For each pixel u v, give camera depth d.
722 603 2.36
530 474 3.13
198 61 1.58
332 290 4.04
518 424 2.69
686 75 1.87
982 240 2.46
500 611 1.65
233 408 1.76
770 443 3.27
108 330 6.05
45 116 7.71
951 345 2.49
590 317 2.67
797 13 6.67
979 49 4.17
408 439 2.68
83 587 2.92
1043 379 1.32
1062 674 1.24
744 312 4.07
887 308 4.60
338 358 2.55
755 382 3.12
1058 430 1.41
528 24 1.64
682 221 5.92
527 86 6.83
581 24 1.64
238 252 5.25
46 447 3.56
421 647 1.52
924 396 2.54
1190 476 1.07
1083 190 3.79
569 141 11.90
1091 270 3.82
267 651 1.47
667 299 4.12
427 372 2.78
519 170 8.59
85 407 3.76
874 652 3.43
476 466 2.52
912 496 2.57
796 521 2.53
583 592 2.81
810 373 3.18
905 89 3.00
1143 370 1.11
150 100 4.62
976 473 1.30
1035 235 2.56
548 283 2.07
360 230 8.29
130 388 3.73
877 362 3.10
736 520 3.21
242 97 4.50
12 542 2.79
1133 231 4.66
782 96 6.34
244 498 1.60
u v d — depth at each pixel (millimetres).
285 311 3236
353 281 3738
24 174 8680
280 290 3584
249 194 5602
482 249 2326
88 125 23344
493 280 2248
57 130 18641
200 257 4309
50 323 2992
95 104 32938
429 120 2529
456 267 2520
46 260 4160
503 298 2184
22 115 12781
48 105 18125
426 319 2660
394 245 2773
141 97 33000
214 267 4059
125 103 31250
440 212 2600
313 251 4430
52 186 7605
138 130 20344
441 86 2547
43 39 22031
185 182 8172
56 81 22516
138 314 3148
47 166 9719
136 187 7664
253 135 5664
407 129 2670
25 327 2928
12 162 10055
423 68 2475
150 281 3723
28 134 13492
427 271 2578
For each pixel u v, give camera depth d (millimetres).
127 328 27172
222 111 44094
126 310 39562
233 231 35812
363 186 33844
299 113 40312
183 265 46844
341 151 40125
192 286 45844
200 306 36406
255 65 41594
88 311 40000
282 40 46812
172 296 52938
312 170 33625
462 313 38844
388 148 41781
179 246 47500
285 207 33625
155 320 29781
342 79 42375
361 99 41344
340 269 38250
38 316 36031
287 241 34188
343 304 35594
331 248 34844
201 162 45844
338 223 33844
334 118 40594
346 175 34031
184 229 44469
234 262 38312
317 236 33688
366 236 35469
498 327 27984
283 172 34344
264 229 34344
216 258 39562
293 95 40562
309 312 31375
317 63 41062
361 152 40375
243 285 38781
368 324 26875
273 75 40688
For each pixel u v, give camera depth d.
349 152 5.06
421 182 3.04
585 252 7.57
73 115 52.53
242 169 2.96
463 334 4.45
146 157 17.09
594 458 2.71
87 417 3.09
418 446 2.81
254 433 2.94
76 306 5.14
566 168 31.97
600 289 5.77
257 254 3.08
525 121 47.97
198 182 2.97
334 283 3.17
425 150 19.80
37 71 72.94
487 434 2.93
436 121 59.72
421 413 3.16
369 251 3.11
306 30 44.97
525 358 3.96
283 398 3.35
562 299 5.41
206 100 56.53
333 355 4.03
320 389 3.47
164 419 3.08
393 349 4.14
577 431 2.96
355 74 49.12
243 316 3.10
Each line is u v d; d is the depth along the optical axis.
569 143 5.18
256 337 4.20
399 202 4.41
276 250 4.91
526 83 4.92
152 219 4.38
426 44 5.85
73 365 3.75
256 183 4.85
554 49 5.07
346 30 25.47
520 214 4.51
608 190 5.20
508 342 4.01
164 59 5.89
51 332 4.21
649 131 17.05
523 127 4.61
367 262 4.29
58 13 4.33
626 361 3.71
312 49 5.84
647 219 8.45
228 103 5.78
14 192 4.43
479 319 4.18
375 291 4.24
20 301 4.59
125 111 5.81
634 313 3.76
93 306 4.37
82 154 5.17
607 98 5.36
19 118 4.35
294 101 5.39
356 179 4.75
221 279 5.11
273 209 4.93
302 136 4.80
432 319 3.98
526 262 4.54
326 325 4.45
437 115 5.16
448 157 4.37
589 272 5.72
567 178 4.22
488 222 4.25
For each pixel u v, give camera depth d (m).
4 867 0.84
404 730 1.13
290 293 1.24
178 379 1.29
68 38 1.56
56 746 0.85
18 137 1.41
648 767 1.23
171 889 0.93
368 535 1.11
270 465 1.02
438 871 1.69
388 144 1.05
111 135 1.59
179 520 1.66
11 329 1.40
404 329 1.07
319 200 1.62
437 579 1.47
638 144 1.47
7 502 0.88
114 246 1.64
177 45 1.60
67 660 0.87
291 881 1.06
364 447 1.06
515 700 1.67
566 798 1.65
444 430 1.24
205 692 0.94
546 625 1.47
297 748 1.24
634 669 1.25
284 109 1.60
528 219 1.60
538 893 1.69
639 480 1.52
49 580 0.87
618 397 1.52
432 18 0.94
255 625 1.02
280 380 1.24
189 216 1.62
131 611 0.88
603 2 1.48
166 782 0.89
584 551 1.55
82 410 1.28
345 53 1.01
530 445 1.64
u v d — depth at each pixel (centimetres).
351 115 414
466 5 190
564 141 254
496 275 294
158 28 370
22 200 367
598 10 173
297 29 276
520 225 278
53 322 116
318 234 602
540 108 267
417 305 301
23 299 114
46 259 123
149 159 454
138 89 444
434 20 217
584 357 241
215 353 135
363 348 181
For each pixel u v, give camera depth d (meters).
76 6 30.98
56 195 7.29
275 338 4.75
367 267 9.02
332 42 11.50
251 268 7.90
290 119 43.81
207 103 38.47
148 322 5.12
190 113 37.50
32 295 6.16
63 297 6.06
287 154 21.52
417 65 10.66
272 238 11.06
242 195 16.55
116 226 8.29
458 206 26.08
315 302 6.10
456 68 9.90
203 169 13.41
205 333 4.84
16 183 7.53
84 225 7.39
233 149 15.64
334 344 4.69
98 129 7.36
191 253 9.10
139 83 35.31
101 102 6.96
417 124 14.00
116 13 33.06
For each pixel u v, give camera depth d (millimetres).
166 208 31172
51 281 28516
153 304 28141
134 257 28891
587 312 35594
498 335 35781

### How to complete this task
Among the lines above, show every one that contains the string "pixel".

### Exercise output
For each pixel u v, give camera depth d.
u v d — depth at each pixel (millimetres).
For each pixel u v, give camera depth d (millimetres).
For each pixel u v, give camera depth d.
For each pixel u v, give camera depth d (m).
u v d — depth at each pixel (centimetres).
For each pixel u v, give camera depth d (meters).
For each pixel u v, give camera depth d (millimetres).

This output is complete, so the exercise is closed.